When the Ark came down at the end of Season 1, we all wondered (and feared) what the shift in dynamic would be. Would the grown-ups try to take over? Would the teens be relegated to pouty rule-breakers? Would Kane’s hair ever get messy?
Now we have our answer! While it wasn’t the most exciting plot device, I’m glad it happened, and now it’s over. We can move beyond power struggles and arguments about titles. Clarke is large and in charge, and everyone else BEST RECOGNIZE. I’m excited for the future of this development. Clarke no longer has to check in with the adults before taking action, and that’s something I can get behind.
- What are your favourite nacho toppings?
- What type of dance would you pay money to see Gary Busey do?
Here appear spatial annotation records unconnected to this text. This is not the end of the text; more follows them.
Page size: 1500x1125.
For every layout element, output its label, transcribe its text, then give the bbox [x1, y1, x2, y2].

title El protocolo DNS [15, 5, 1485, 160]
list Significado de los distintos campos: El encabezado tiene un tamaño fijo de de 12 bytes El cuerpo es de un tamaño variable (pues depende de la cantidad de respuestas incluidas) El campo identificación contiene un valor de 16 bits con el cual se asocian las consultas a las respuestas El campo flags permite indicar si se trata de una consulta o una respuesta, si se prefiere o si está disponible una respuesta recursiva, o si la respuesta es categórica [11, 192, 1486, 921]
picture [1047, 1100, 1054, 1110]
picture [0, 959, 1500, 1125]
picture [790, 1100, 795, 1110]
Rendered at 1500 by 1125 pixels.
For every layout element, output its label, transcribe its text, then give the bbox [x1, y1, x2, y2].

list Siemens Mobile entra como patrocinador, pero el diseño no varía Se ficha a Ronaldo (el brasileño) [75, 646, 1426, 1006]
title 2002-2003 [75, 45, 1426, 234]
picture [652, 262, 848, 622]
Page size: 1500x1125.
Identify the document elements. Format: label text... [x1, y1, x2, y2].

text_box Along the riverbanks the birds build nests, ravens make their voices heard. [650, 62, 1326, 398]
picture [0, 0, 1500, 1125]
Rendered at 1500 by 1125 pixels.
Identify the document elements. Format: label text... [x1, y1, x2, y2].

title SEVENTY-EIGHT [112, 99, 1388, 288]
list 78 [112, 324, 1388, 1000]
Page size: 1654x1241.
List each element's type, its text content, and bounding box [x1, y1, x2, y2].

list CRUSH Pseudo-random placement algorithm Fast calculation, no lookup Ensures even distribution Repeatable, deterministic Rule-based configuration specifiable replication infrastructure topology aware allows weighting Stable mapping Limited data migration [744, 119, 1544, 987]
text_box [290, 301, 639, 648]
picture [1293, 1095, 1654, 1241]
- “This is not a toy.” Never die, Mountain King. Never. Die.
- How long has the new Grounder babe been in that cage? Is her diaper less than fresh?
- Did anyone in Ark Camp notice that Jaha and a smattering of their people are gone? Do they care? I don’t blame them if they don’t. I DON’T BLAME THEM.
- Speaking of, how long into the journey do you think the Beautiful Creepster will realize he made a huge mistake?
- How long do you think it will be until we see another glimpse of our mutated friend, Frederick?